Fast forward about 15 years and Obama enters office with a Democratic House and Senate to work with. A huge, monstrosity of a healthcare bill is compiled, some 3,000 pages of unread rules, regulations and mandates, and it gets forced through Congress with nary a debate over it.

The deceit was obvious and the arrogance blatant, but that didn’t stop the left from having their way. To them, the end was more important than the means. Now they can say they did something. Problem is, they did something really bad.

Same with immigration reform

In 1994, when Californians still had the courage to fight for their state, they passed Proposition 187 by a vote of 59-41 percent. Prop 187 was called the “Save our State” act and sought to eliminate services that illegals help themselves to. But pro-illegal alien groups, along with school districts, deemed it unconstitutional because it disabled illegal aliens from obtaining services like education and healthcare. In reality, what they essentially said is that illegal aliens should be given services that Americans pay for.

What an insult. There’s nothing unconstitutional about restricting services to those who do not belong here. And there’s nothing wrong with having the opinion that illegal aliens shouldn’t have rights that Americans worked for.

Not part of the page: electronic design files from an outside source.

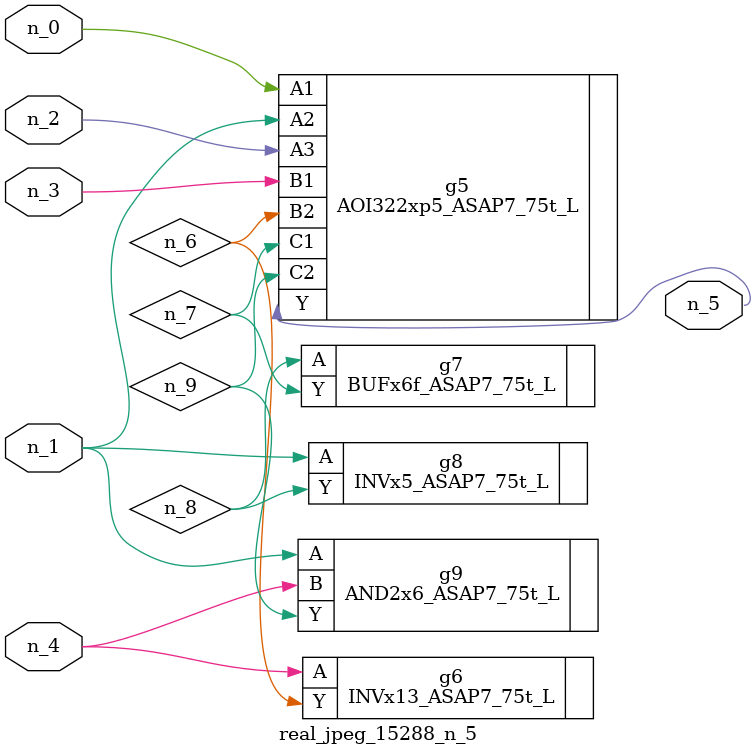
<source format=v>
module real_jpeg_15288_n_5 (n_4, n_0, n_1, n_2, n_3, n_5);

input n_4;
input n_0;
input n_1;
input n_2;
input n_3;

output n_5;

wire n_8;
wire n_6;
wire n_7;
wire n_9;

AOI322xp5_ASAP7_75t_L g5 ( 
.A1(n_0),
.A2(n_1),
.A3(n_2),
.B1(n_3),
.B2(n_6),
.C1(n_7),
.C2(n_9),
.Y(n_5)
);

INVx5_ASAP7_75t_L g8 ( 
.A(n_1),
.Y(n_8)
);

AND2x6_ASAP7_75t_L g9 ( 
.A(n_1),
.B(n_4),
.Y(n_9)
);

INVx13_ASAP7_75t_L g6 ( 
.A(n_4),
.Y(n_6)
);

BUFx6f_ASAP7_75t_L g7 ( 
.A(n_8),
.Y(n_7)
);


endmodule
</source>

Shortly after its passage, Prop 187 was challenged with lawsuits. A federal court, unfortunately, ruled most of the new law unconstitutional. Years later when Gray Davis became Governor, he refused to appeal the federal court’s decision and that was that.

California’s leadership should have put its foot down when it had its chance. Failing to do that has only sent the message that California is an “anything goes” state. It’s exactly the kind of state special interests groups like to operate in.

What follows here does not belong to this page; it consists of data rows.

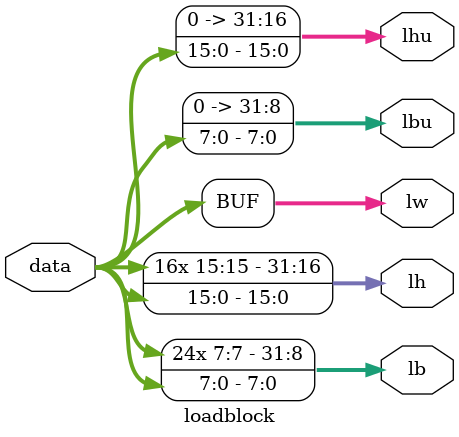
<source format=v>
`timescale 1ns / 1ns

module loadblock(data,lb,lh,lw,lbu,lhu);

input [31:0] data;
output reg [31:0] lb,lh,lw,lbu,lhu;
always@(*)
begin

lb = {data[7],data[7],data[7],data[7],data[7],data[7],data[7],data[7],data[7],data[7],data[7],data[7],data[7],data[7],data[7],data[7],data[7],data[7],data[7],data[7],data[7],data[7],data[7],data[7],data[7:0]};
lh = {data[15],data[15],data[15],data[15],data[15],data[15],data[15],data[15],data[15],data[15],data[15],data[15],data[15],data[15],data[15],data[15],data[15:0]};
lw = data[31:0];
lbu = {24'b0,data[7:0]};
lhu = {16'b0,data[15:0]};

end
endmodule

</source>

With immigration, there is an eagerness among many in Congress to find a solution when a solution already exists. The solution they seek, which really equates to amnesty, goes against so much of what makes America who she is. Those who really know something about this issue are the ones who aren’t being heard. The elected leaders who get to decide the fate of this country don’t know much about illegal immigration and haven’t experienced the realities of the devastation it causes. More emphasis is placed on the plight of the foreigner than on the hardship of Americans who are affected by this illegal act.

We are, for some reason, entrusting our elected leaders to handle this very sensitive potential piece of legislation, one that will affect America and what she becomes in a most profound way, without a proper discussion about the horrendous effects on a massive scale it will have. On such a monumental issue with monumental consequences, shouldn’t we have an open debate, one that is not controlled by the media, so that every side is allowed to be heard fairly?

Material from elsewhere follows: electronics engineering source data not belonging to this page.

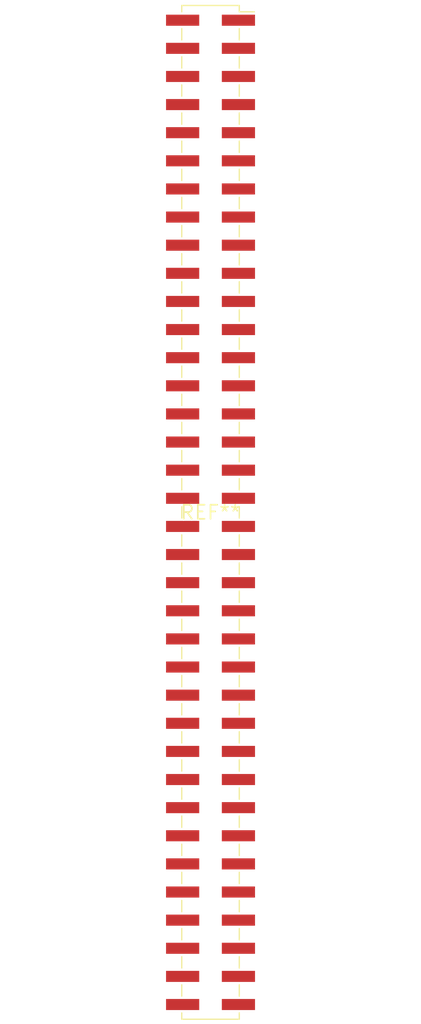
<source format=kicad_pcb>
(kicad_pcb (version 20240108) (generator pcbnew)

  (general
    (thickness 1.6)
  )

  (paper "A4")
  (layers
    (0 "F.Cu" signal)
    (31 "B.Cu" signal)
    (32 "B.Adhes" user "B.Adhesive")
    (33 "F.Adhes" user "F.Adhesive")
    (34 "B.Paste" user)
    (35 "F.Paste" user)
    (36 "B.SilkS" user "B.Silkscreen")
    (37 "F.SilkS" user "F.Silkscreen")
    (38 "B.Mask" user)
    (39 "F.Mask" user)
    (40 "Dwgs.User" user "User.Drawings")
    (41 "Cmts.User" user "User.Comments")
    (42 "Eco1.User" user "User.Eco1")
    (43 "Eco2.User" user "User.Eco2")
    (44 "Edge.Cuts" user)
    (45 "Margin" user)
    (46 "B.CrtYd" user "B.Courtyard")
    (47 "F.CrtYd" user "F.Courtyard")
    (48 "B.Fab" user)
    (49 "F.Fab" user)
    (50 "User.1" user)
    (51 "User.2" user)
    (52 "User.3" user)
    (53 "User.4" user)
    (54 "User.5" user)
    (55 "User.6" user)
    (56 "User.7" user)
    (57 "User.8" user)
    (58 "User.9" user)
  )

  (setup
    (pad_to_mask_clearance 0)
    (pcbplotparams
      (layerselection 0x00010fc_ffffffff)
      (plot_on_all_layers_selection 0x0000000_00000000)
      (disableapertmacros false)
      (usegerberextensions false)
      (usegerberattributes false)
      (usegerberadvancedattributes false)
      (creategerberjobfile false)
      (dashed_line_dash_ratio 12.000000)
      (dashed_line_gap_ratio 3.000000)
      (svgprecision 4)
      (plotframeref false)
      (viasonmask false)
      (mode 1)
      (useauxorigin false)
      (hpglpennumber 1)
      (hpglpenspeed 20)
      (hpglpendiameter 15.000000)
      (dxfpolygonmode false)
      (dxfimperialunits false)
      (dxfusepcbnewfont false)
      (psnegative false)
      (psa4output false)
      (plotreference false)
      (plotvalue false)
      (plotinvisibletext false)
      (sketchpadsonfab false)
      (subtractmaskfromsilk false)
      (outputformat 1)
      (mirror false)
      (drillshape 1)
      (scaleselection 1)
      (outputdirectory "")
    )
  )

  (net 0 "")

  (footprint "PinSocket_2x36_P2.54mm_Vertical_SMD" (layer "F.Cu") (at 0 0))

)

</source>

Another California law overturned

In November 2008, Californians passed Proposition 8, defining marriage as being between one man and one woman. The bill passed, which means that it becomes law, correct? Well, not according to those on the losing side of the issue. They complained about it and appealed it. A decision is set for June 2013.

Why do we allow this to happen? Why do we not demand an open discussion about bills that will have a major impact on Americans? Let’s have a congressional hearing on every major piece of legislation proposed. If it has to be a dog and pony show, then so be it. This needs to be done. All sides need to be heard. The American people especially need to be heard. Objectivity needs to prevail and real experts, not supposed experts, should testify and present facts for all to see.

How is it fair to be forced by government mandate to purchase healthcare insurance? That is not the government’s role. How is it unconstitutional, on the other hand, to demand that we don’t spend taxpayer money on illegal aliens? That is something that makes total sense. How is it unconstitutional that we ensure that the definition of marriage not be tampered with? We have let the few and the loud walk all over the many and the silent. The voices of we the people don’t matter much unless they’re exercised. It’s time for the silent to exercise their voices and be heard loud and clear.